• THE PROBLEM: If a line in the entries below holds the string "filled", copy it.

----- DATA UNDER STUDY -----

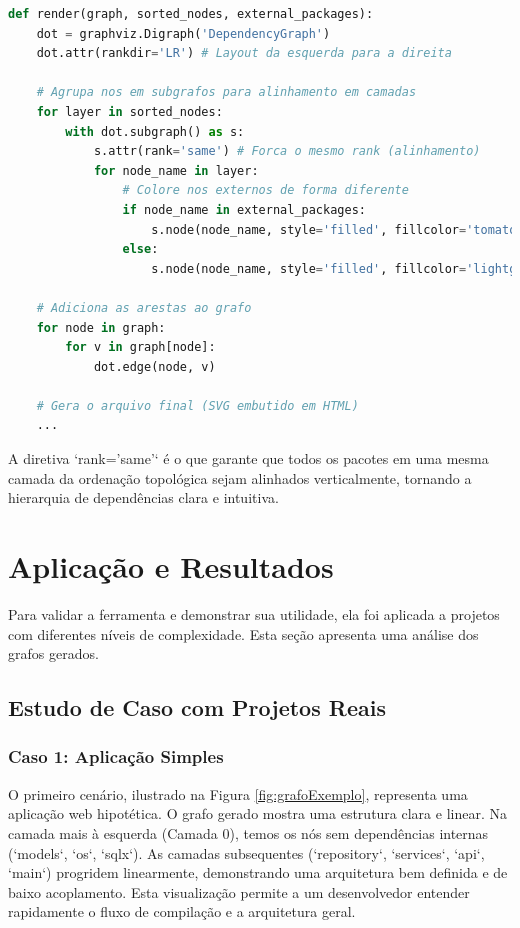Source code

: \documentclass[12pt]{article}
\begin{document}
\begin{lstlisting}[language=Python, caption={Trecho do código de renderização do grafo.}, label={lst:render}]
def render(graph, sorted_nodes, external_packages):
    dot = graphviz.Digraph('DependencyGraph')
    dot.attr(rankdir='LR') # Layout da esquerda para a direita

    # Agrupa nos em subgrafos para alinhamento em camadas
    for layer in sorted_nodes:
        with dot.subgraph() as s:
            s.attr(rank='same') # Forca o mesmo rank (alinhamento)
            for node_name in layer:
                # Colore nos externos de forma diferente
                if node_name in external_packages:
                    s.node(node_name, style='filled', fillcolor='tomato')
                else:
                    s.node(node_name, style='filled', fillcolor='lightgrey')

    # Adiciona as arestas ao grafo
    for node in graph:
        for v in graph[node]:
            dot.edge(node, v)

    # Gera o arquivo final (SVG embutido em HTML)
    ...
\end{lstlisting}

A diretiva `rank='same'` é o que garante que todos os pacotes em uma mesma camada da ordenação topológica sejam alinhados verticalmente, tornando a hierarquia de dependências clara e intuitiva.

\section{Aplicação e Resultados}
Para validar a ferramenta e demonstrar sua utilidade, ela foi aplicada a projetos com diferentes níveis de complexidade. Esta seção apresenta uma análise dos grafos gerados.

\subsection{Estudo de Caso com Projetos Reais}

\subsubsection{Caso 1: Aplicação Simples}
O primeiro cenário, ilustrado na Figura \ref{fig:grafoExemplo}, representa uma aplicação web hipotética. O grafo gerado mostra uma estrutura clara e linear. Na camada mais à esquerda (Camada 0), temos os nós sem dependências internas (`models`, `os`, `sqlx`). As camadas subsequentes (`repository`, `services`, `api`, `main`) progridem linearmente, demonstrando uma arquitetura bem definida e de baixo acoplamento. Esta visualização permite a um desenvolvedor entender rapidamente o fluxo de compilação e a arquitetura geral.
\end{document}
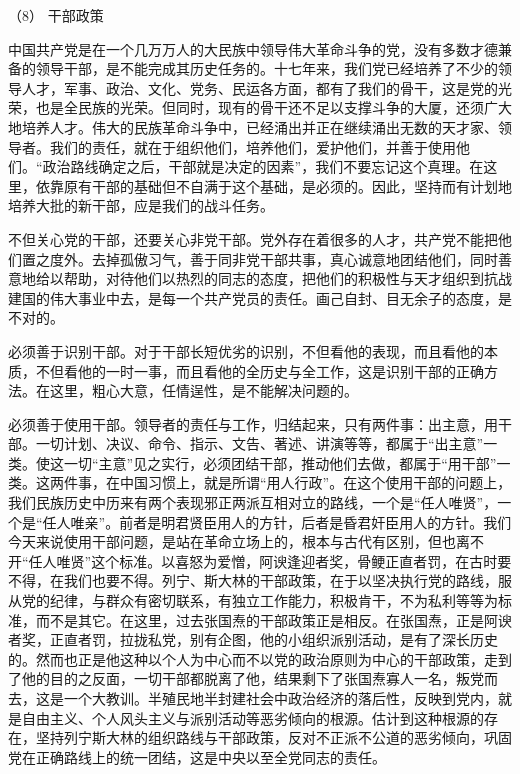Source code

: \documentclass[UTF8, 12pt, a4paper]{ctexrep}
\begin{document}
（8） 干部政策

中国共产党是在一个几万万人的大民族中领导伟大革命斗争的党，没有多数才德兼备的领导干部，是不能完成其历史任务的。十七年来，我们党已经培养了不少的领导人才，军事、政治、文化、党务、民运各方面，都有了我们的骨干，这是党的光荣，也是全民族的光荣。但同时，现有的骨干还不足以支撑斗争的大厦，还须广大地培养人才。伟大的民族革命斗争中，已经涌出并正在继续涌出无数的天才家、领导者。我们的责任，就在于组织他们，培养他们，爱护他们，并善于使用他们。“政治路线确定之后，干部就是决定的因素”，我们不要忘记这个真理。在这里，依靠原有干部的基础但不自满于这个基础，是必须的。因此，坚持而有计划地培养大批的新干部，应是我们的战斗任务。

不但关心党的干部，还要关心非党干部。党外存在着很多的人才，共产党不能把他们置之度外。去掉孤傲习气，善于同非党干部共事，真心诚意地团结他们，同时善意地给以帮助，对待他们以热烈的同志的态度，把他们的积极性与天才组织到抗战建国的伟大事业中去，是每一个共产党员的责任。画己自封、目无余子的态度，是不对的。

必须善于识别干部。对于干部长短优劣的识别，不但看他的表现，而且看他的本质，不但看他的一时一事，而且看他的全历史与全工作，这是识别干部的正确方法。在这里，粗心大意，任情逞性，是不能解决问题的。

必须善于使用干部。领导者的责任与工作，归结起来，只有两件事：出主意，用干部。一切计划、决议、命令、指示、文告、著述、讲演等等，都属于“出主意”一类。使这一切“主意”见之实行，必须团结干部，推动他们去做，都属于“用干部”一类。这两件事，在中国习惯上，就是所谓“用人行政”。在这个使用干部的问题上，我们民族历史中历来有两个表现邪正两派互相对立的路线，一个是“任人唯贤”，一个是“任人唯亲”。前者是明君贤臣用人的方针，后者是昏君奸臣用人的方针。我们今天来说使用干部问题，是站在革命立场上的，根本与古代有区别，但也离不开“任人唯贤”这个标准。以喜怒为爱憎，阿谀逢迎者奖，骨鲠正直者罚，在古时要不得，在我们也要不得。列宁、斯大林的干部政策，在于以坚决执行党的路线，服从党的纪律，与群众有密切联系，有独立工作能力，积极肯干，不为私利等等为标准，而不是其它。在这里，过去张国焘的干部政策正是相反。在张国焘，正是阿谀者奖，正直者罚，拉拢私党，别有企图，他的小组织派别活动，是有了深长历史的。然而也正是他这种以个人为中心而不以党的政治原则为中心的干部政策，走到了他的目的之反面，一切干部都脱离了他，结果剩下了张国焘寡人一名，叛党而去，这是一个大教训。半殖民地半封建社会中政治经济的落后性，反映到党内，就是自由主义、个人风头主义与派别活动等恶劣倾向的根源。估计到这种根源的存在，坚持列宁斯大林的组织路线与干部政策，反对不正派不公道的恶劣倾向，巩固党在正确路线上的统一团结，这是中央以至全党同志的责任。
\end{document}

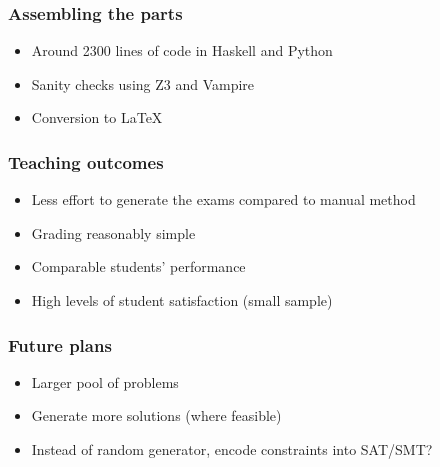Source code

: \documentclass[xcolor={table}]{beamer}
\begin{document}


\begin{frame}
\frametitle{Assembling the parts}
\begin{itemize}
\item Around 2300 lines of code in Haskell and Python
\item Sanity checks using Z3 and Vampire
\item Conversion to \LaTeX
\end{itemize}
\end{frame}



\begin{frame}
\frametitle{Teaching outcomes}
\begin{itemize}
\item Less effort to generate the exams compared to manual method
\item Grading reasonably simple
\item Comparable students' performance
\item High levels of student satisfaction (small sample)
\end{itemize}
\end{frame}



\begin{frame}
\frametitle{Future plans}
\begin{itemize}
    \item Larger pool of problems
    \item Generate more solutions (where feasible)
    \item Instead of random generator, encode constraints into SAT/SMT?
\end{itemize}
\end{frame}


\end{document}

-----

• ANSWER SECTION:
                    s.node(node_name, style='filled', fillcolor='tomato')
                    s.node(node_name, style='filled', fillcolor='lightgrey')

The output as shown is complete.